What this looks like in operational terms

The MX Readiness Model and REGINALD Compliance Levels map the path.

A retailer at L0 has no MX-compliant publishing. Their content is HTML rendered from a CMS, with no structured metadata declaration, no attestation, no registry presence. Their compliance posture is reconstructed from snapshots and screenshots.

At L1 Discovery, the retailer has semantic HTML, a sitemap, server-side rendering. Machines can find the content. The publishing record is no more defensible than it was, but the technical foundation for machine consumption is in place.

At L2 Citation, the retailer has Schema.org JSON-LD on product pages and fact-level clarity in their accessibility statements. AI systems can cite the retailer's content with structural grounding. Still no attestation.

At L3 Attested, the retailer publishes COGs with Ed25519 signatures and registers them with REGINALD. This is the point at which the compliance-defence use case becomes operational. The retailer can prove what they published. REGINALD Compliance Level 3 is the minimum for registration where attestation is claimed.

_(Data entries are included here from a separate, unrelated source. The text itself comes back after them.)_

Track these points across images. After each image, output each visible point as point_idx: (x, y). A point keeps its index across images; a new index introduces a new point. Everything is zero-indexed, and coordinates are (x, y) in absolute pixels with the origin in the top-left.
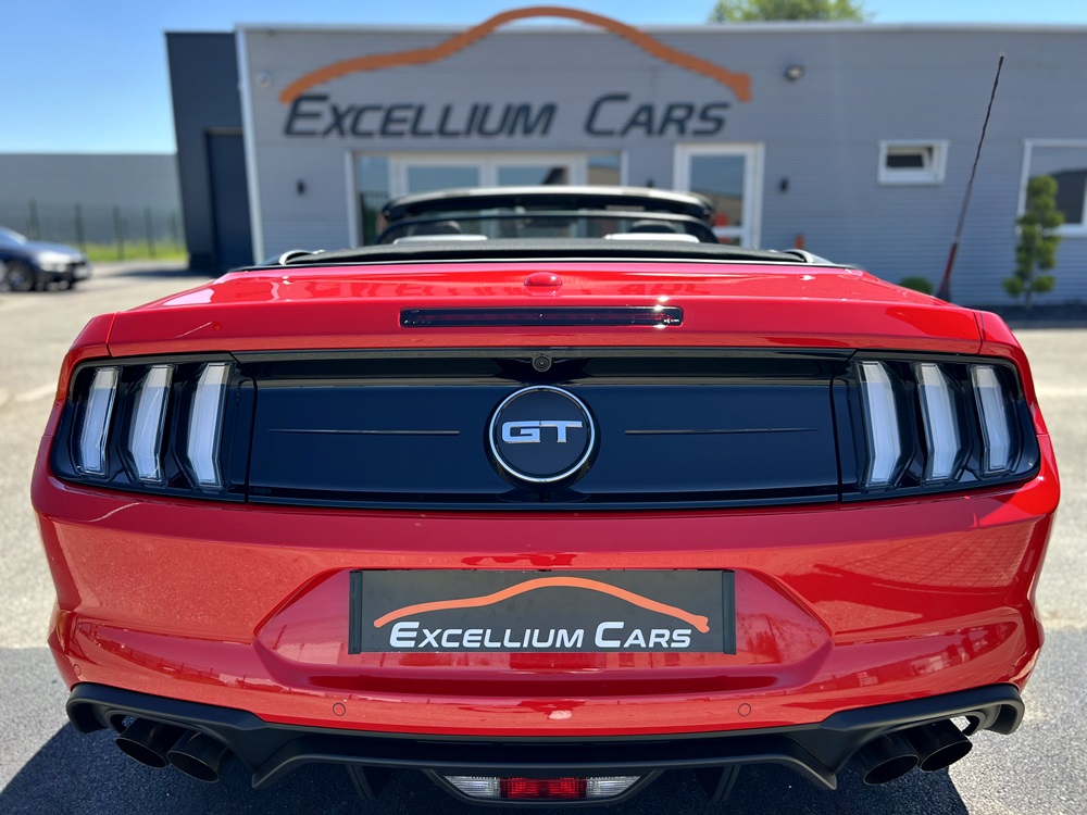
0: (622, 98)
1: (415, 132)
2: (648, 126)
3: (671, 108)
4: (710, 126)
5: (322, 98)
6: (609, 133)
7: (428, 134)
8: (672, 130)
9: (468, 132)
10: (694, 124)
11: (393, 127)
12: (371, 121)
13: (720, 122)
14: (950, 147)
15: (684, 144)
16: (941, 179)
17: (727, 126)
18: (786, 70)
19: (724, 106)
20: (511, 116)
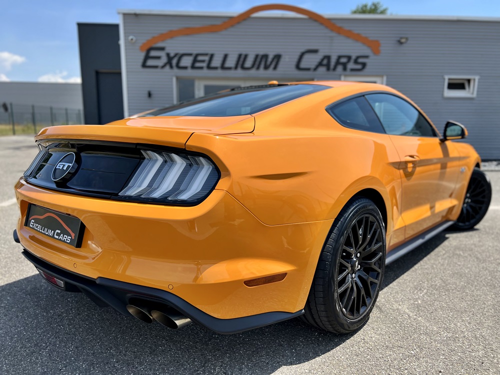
0: (315, 51)
1: (209, 67)
3: (340, 57)
4: (359, 67)
5: (162, 49)
6: (308, 69)
7: (216, 68)
8: (340, 68)
9: (236, 68)
10: (351, 65)
11: (198, 65)
12: (187, 61)
13: (364, 65)
14: (479, 79)
15: (346, 76)
16: (475, 95)
17: (368, 67)
18: (398, 39)
19: (367, 57)
20: (258, 60)
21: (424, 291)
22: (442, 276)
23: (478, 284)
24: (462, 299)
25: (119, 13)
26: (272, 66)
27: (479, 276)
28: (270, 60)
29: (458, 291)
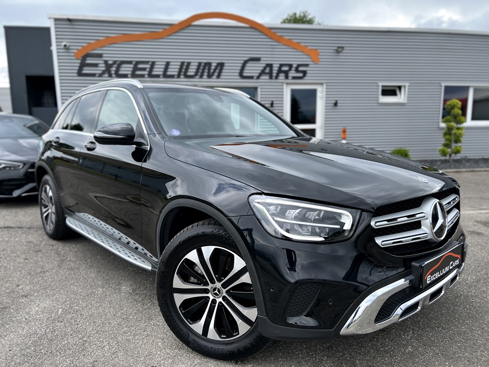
0: (258, 59)
1: (151, 75)
2: (270, 75)
3: (281, 65)
4: (301, 75)
5: (100, 56)
6: (251, 77)
7: (158, 76)
8: (282, 76)
9: (179, 76)
10: (292, 73)
11: (138, 73)
12: (126, 69)
13: (305, 73)
14: (409, 86)
15: (287, 84)
16: (405, 101)
17: (308, 75)
18: (336, 48)
19: (307, 65)
20: (202, 67)
25: (50, 18)
26: (216, 74)
28: (213, 68)
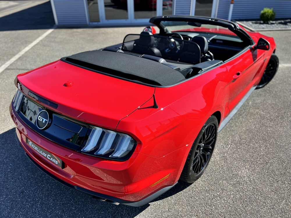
21: (229, 146)
22: (240, 133)
23: (258, 138)
24: (248, 151)
27: (259, 132)
29: (246, 144)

At L4 Certified, the retailer has all MX fields populated, with Schema.org Product and Offer markup, ISO 4217 currency codes where relevant, and registry presence across their public claims. The publishing record is fully structured and attested.

L5 Audited, which would add third-party verification of the publisher's posture, is planned but not yet operational. When it lands, it adds another layer to the defensive record. Until it does, L3 Attested and L4 Certified are the practical targets.

The implementation is not a heavy lift for a team that publishes carefully. The COG format is Markdown with YAML frontmatter, nothing the content team cannot read or edit. The signing is a build-step operation. The registry interaction is a publish-step operation. The cost is in the discipline of treating compliance-relevant publications as durable records from the moment they are published, rather than as transient pages that happen to be live today.

Where this leaves the buyer

The honest position for a regulated publisher looking at MX is this. RAG is the reading layer: necessary, well-engineered, and not displaced by anything MX offers. The retailer will continue to use RAG-style systems to read across their own content, supplier documentation, regulatory guidance, and external commentary. That is fine.

MX is the publishing layer for content where the retailer needs a defensible record of what they said and when. Accessibility statements, conformance claims, terms of service, returns policies, pricing pages, product specifications, compliance updates, anywhere the retailer's own claims are operationally consequential. The investment in MX-compliant publishing is small relative to the cost of being unable to prove what was published at a specific moment in time.

The EAA enforcement context makes the argument concrete because the consequences are immediate. The injunctions filed against Auchan, Carrefour, E.Leclerc, and Picard Surgelés are not hypothetical. The E.Leclerc detail, 32% to 50%, sued anyway, is not hypothetical. The next round of cases, in France or elsewhere in the European Union, is not hypothetical either. Retailers operating in the regulated environment are going to be asked, repeatedly and adversarially, what they published and when. The ones who can answer with cryptographic backing are in a different position from the ones who answer with screenshots.

That is the use case for MX. Not as a replacement for the reading layer, but as the publishing-side discipline that makes the reading layer's job easier and the publisher's defensive position stronger. RAG reads. MX proves. Both have a place, and the place is determined by which side of the boundary the work is being done from.